# dang survey crews



## wynedot55 (Nov 24, 2008)

dang oil pipeline survey crews.i hate dealing with them jokers.they called wanting to know if they could survey 240acs for a pipeline they are going to build.an i told them i had tobe here.an that they had to keep the gates closed or they be chasing cows.


----------



## Farmer Kitty (Nov 24, 2008)

There was another pipeline put through near here this year. One guy had been really smart when the first one was put in. He had it in his contract for only 1 pipeline to go through. When they wanted to put the second one in they had to renogotate and pay him more.
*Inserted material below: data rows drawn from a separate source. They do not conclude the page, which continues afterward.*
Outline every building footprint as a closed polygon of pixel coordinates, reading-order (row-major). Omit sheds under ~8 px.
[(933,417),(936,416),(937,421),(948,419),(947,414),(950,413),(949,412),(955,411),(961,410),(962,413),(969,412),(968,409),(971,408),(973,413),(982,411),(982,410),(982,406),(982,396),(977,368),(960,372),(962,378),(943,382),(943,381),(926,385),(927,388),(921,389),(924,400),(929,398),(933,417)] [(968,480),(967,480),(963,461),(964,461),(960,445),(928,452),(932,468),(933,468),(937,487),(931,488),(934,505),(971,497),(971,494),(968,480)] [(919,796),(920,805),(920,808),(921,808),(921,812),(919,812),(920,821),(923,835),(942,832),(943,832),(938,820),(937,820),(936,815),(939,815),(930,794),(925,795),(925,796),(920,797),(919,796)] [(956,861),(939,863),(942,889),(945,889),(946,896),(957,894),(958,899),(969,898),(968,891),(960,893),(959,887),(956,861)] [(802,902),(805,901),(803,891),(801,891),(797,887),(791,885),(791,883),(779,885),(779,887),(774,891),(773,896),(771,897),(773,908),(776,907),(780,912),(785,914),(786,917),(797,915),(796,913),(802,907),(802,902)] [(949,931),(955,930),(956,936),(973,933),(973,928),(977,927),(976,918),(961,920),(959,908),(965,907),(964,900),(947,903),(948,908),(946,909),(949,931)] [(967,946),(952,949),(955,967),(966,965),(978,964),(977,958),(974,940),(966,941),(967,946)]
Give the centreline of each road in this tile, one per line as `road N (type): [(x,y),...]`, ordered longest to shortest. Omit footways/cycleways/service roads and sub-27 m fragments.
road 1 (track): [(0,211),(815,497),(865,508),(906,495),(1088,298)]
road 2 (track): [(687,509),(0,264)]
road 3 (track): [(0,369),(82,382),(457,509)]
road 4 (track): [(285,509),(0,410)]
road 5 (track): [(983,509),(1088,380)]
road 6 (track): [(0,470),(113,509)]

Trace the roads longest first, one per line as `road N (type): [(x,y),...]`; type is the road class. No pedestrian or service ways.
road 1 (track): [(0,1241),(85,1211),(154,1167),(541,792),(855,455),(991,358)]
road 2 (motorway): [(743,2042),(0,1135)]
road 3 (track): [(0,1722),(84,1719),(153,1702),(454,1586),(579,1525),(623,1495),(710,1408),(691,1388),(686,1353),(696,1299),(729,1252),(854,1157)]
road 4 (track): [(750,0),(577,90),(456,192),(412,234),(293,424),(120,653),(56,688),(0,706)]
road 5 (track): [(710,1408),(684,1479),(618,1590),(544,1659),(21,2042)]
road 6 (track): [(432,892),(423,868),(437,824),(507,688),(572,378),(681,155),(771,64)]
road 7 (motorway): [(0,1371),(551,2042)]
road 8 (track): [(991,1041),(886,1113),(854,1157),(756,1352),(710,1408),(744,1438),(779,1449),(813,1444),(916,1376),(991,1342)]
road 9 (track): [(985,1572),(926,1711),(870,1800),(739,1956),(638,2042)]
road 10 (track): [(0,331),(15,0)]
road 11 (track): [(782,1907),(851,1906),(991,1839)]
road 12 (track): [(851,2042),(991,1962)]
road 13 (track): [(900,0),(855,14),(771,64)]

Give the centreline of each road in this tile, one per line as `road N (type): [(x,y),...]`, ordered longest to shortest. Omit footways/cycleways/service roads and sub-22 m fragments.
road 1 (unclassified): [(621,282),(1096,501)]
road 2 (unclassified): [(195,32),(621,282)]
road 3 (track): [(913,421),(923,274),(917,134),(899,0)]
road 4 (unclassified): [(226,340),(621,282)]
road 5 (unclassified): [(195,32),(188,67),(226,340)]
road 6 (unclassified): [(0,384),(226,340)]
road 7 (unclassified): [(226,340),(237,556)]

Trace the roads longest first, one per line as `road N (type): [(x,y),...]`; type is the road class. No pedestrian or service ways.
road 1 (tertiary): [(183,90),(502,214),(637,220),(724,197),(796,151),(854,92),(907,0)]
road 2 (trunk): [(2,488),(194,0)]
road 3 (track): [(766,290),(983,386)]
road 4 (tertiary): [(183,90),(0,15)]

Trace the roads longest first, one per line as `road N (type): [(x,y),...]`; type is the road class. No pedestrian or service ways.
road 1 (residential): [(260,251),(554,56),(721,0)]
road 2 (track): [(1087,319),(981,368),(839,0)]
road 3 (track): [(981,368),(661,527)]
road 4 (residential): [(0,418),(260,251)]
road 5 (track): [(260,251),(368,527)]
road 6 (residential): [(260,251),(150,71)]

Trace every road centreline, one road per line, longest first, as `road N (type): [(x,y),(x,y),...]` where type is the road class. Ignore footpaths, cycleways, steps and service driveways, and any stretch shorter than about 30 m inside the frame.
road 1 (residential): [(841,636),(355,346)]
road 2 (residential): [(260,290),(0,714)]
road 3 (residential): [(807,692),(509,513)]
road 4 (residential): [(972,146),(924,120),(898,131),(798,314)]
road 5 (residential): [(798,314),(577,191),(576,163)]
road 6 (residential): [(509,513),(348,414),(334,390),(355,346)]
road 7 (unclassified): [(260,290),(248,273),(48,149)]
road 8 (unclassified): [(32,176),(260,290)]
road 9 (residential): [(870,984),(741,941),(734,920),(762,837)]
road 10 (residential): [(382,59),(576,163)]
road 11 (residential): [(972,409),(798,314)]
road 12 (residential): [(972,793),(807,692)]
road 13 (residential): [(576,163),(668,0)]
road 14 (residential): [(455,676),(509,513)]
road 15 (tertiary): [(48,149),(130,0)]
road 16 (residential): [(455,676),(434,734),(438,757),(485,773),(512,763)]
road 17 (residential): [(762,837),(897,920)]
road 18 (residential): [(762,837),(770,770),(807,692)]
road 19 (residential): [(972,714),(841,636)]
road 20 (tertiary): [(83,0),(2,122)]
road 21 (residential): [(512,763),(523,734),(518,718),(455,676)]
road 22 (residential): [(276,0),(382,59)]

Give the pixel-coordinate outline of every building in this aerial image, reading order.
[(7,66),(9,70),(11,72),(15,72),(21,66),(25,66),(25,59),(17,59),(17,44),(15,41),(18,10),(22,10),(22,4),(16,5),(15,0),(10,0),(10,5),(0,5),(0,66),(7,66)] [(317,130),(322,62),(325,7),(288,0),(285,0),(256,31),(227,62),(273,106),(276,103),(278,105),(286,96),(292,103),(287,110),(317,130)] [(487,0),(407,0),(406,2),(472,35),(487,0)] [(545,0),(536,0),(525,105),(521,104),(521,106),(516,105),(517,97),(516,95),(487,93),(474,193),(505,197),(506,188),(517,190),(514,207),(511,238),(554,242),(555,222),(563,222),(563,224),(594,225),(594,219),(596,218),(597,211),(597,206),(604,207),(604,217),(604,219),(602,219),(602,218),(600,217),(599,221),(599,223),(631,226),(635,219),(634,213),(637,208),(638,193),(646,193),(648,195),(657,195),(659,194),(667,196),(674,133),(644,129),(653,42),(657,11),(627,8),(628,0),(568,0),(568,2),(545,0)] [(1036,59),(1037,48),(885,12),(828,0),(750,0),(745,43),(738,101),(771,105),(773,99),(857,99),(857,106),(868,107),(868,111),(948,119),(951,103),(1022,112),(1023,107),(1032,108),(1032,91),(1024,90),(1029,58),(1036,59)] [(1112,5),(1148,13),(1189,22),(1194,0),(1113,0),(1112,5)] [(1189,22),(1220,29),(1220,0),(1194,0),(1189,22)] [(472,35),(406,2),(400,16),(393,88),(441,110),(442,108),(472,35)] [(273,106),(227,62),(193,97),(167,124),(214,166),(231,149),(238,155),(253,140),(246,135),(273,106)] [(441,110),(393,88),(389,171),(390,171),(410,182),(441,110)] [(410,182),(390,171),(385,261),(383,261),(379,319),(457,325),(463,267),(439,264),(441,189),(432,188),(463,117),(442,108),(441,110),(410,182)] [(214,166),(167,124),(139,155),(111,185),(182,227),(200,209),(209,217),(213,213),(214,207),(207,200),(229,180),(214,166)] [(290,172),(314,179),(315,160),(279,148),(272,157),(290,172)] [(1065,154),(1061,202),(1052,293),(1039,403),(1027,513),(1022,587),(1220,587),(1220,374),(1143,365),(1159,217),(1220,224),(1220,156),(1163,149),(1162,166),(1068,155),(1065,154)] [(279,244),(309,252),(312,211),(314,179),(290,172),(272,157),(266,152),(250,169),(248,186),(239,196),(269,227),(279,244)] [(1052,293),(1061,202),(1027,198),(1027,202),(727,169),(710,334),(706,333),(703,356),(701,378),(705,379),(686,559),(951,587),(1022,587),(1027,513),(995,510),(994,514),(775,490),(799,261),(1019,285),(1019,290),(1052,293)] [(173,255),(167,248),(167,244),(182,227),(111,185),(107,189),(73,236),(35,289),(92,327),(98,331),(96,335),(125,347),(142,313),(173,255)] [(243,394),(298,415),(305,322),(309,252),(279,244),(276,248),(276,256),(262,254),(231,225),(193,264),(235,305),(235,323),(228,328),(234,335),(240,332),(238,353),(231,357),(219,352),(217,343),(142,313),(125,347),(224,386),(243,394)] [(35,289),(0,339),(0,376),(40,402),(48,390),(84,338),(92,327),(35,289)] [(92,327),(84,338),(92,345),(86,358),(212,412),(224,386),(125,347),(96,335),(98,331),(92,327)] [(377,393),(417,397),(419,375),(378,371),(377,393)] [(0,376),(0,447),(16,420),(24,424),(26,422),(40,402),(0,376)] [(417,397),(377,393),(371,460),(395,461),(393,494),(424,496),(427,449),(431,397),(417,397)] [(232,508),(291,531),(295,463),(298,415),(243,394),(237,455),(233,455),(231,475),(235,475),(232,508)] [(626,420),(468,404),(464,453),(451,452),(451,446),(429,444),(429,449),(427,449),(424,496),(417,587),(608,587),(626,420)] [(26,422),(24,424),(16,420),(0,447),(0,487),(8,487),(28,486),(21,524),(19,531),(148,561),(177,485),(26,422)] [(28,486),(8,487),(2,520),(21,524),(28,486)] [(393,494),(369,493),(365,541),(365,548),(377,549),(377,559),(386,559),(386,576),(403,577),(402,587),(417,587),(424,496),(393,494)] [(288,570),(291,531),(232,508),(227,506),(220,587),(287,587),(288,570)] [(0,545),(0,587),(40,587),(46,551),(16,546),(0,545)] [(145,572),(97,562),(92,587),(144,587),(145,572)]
So, if you have to do the contracts yet, keep that one in mind.


----------



## wynedot55 (Nov 24, 2008)

way ahead of you miss kitty.we have a pipeline on our place already.an its a 1 pipeline deal.just as this new pipeline will be a 1 pipeline deal.we just foundout theres a natural gas pipeline going accross 1 of our places.my great granpa did that deal in 1953.dang near 60yrs fore we foundout it was there.an that was only because they want to clean the right of way.


----------



## Farmer Kitty (Nov 24, 2008)

Good work!


----------



## wynedot55 (Nov 24, 2008)

me thinks they gonna have to write a big check to get this easement.its going to cover 6acs.an the work space will cover 6acs.plus they gonna do alot of dozer an fence building.


----------



## Farmer Kitty (Nov 24, 2008)

Hmmm, new corral, more cows?


----------



## wynedot55 (Nov 24, 2008)

maybe add on to the corral an get new cows to boot.im thinking new tractor


----------